Introduction
Aptos is a Layer 1 blockchain developed by Aptos Labs, founded by former members of Meta's Diem (Libra) team. It uses the Move programming language for smart contracts and the Block-STM engine for optimistic parallel transaction execution. Aptos focuses on safety, upgradability, and high throughput for mainstream Web3 adoption.
What Aptos Does
- Executes Move smart contracts with resource-oriented programming that prevents asset duplication
- Runs transactions in parallel using Block-STM optimistic concurrency control
- Provides on-chain governance for protocol upgrades without hard forks
- Supports keyless accounts that authenticate using social logins via OpenID Connect
- Offers a modular architecture with hot-swappable consensus and execution components
Architecture Overview
Aptos uses the AptosBFT consensus protocol (derived from DiemBFT/HotStuff). Validators reach agreement on transaction ordering, then the Block-STM execution engine processes transactions optimistically in parallel, detecting and re-executing conflicts. The state is stored as a versioned Jellyfish Merkle Tree. Move bytecode runs in the MoveVM, enforcing resource safety at the type system level.
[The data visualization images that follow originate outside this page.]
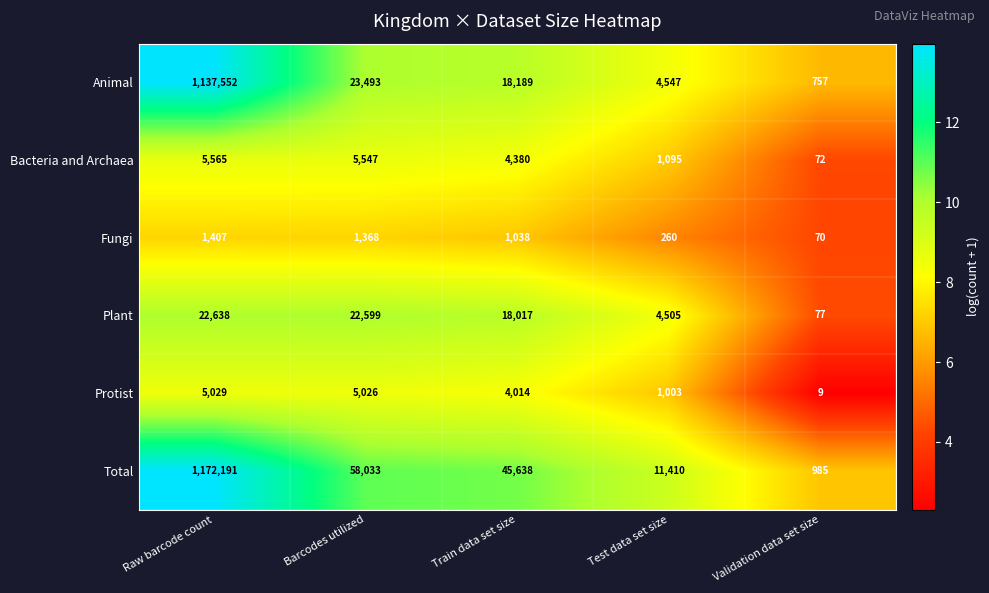

Rank the series at Barcodes utilized from highest to lowest value.

Total, Animal, Plant, Bacteria and Archaea, Protist, Fungi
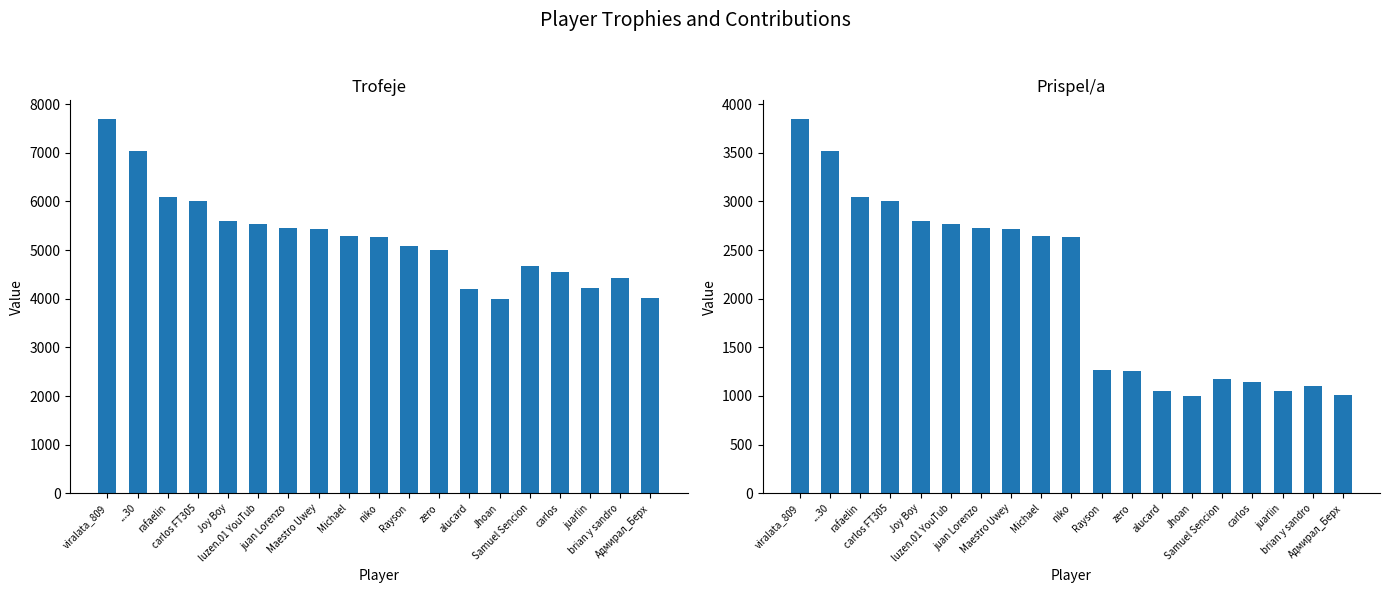

Which category has the highest value across all series?

viralata_809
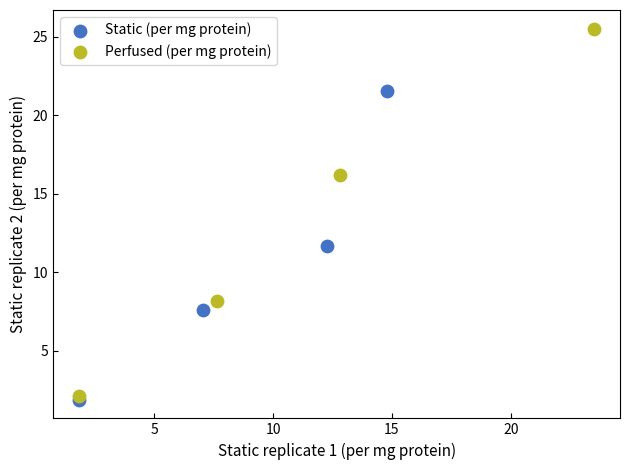

Which series contains the highest Y value?

Perfused (per mg protein)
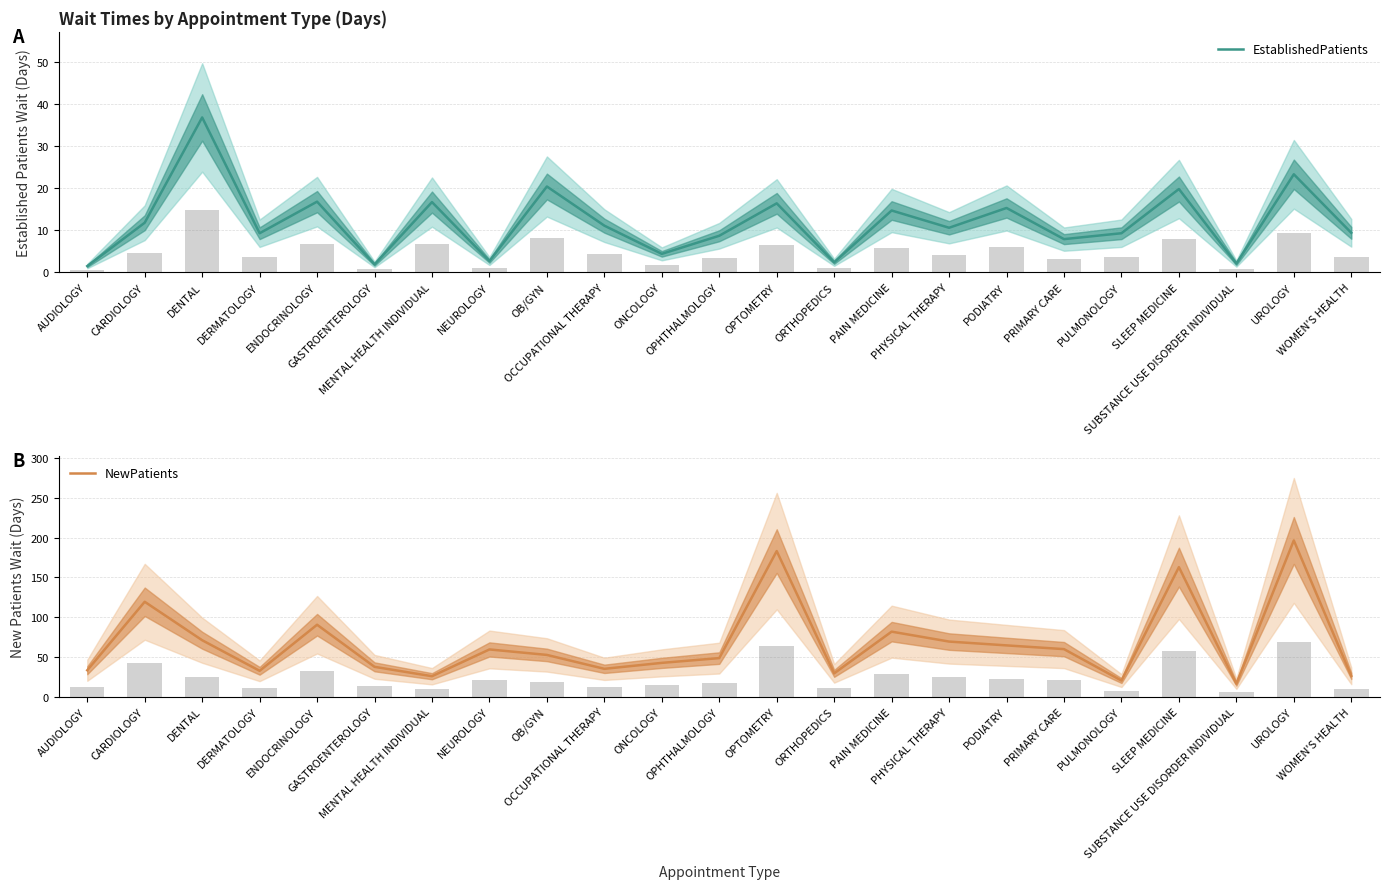

How many data points in EstablishedPatients are above 10?

12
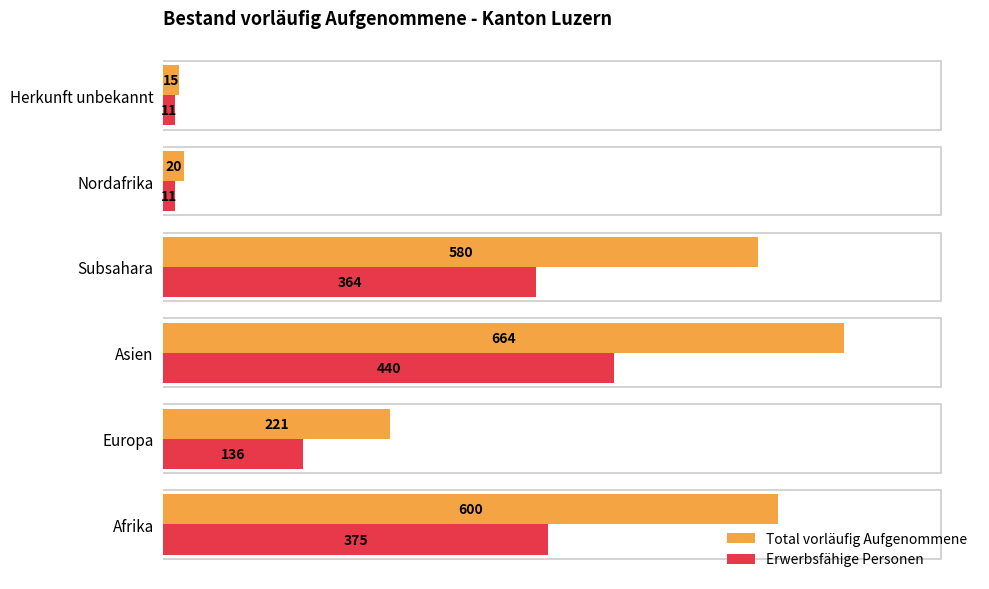

What is the maximum value for Total vorläufig Aufgenommene?

664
Self-Hosting & Configuration
- Run a full node by downloading the node binary and configuring
fullnode.yamlwith network endpoints - Sync using a state snapshot for faster bootstrapping instead of replaying from genesis
- Use the Aptos CLI to manage accounts, compile Move modules, and interact with the chain
- Deploy Move modules with
aptos move publishspecifying named addresses and gas budget - Set up a local testnet with
aptos node run-local-testnetfor development and testing
Key Features
- Block-STM parallel execution processes transactions concurrently without developer hints
- Move language with linear types ensures assets cannot be copied or implicitly discarded
- On-chain governance allows validator-approved protocol upgrades without chain halts
- Keyless accounts enable wallet creation using Google, Apple, or other OIDC providers
- Fungible Asset standard provides a unified interface for tokens beyond the legacy Coin module
Comparison with Similar Tools
- Sui — also Move-based but uses object-centric model; Aptos uses account-centric model with Block-STM
- Solana — parallel execution via Sealevel requires upfront account declarations; Aptos discovers parallelism automatically
- Ethereum — sequential EVM execution; Aptos achieves higher throughput via Move and Block-STM
- Avalanche — subnet-based scaling; Aptos scales at the base layer through parallel execution
- Near — sharded architecture; Aptos avoids cross-shard complexity with single-chain parallelism
FAQ
Q: What is Move and why does Aptos use it? A: Move is a resource-oriented language where digital assets are first-class types that cannot be copied or dropped. This prevents common vulnerabilities like double-spending and reentrancy.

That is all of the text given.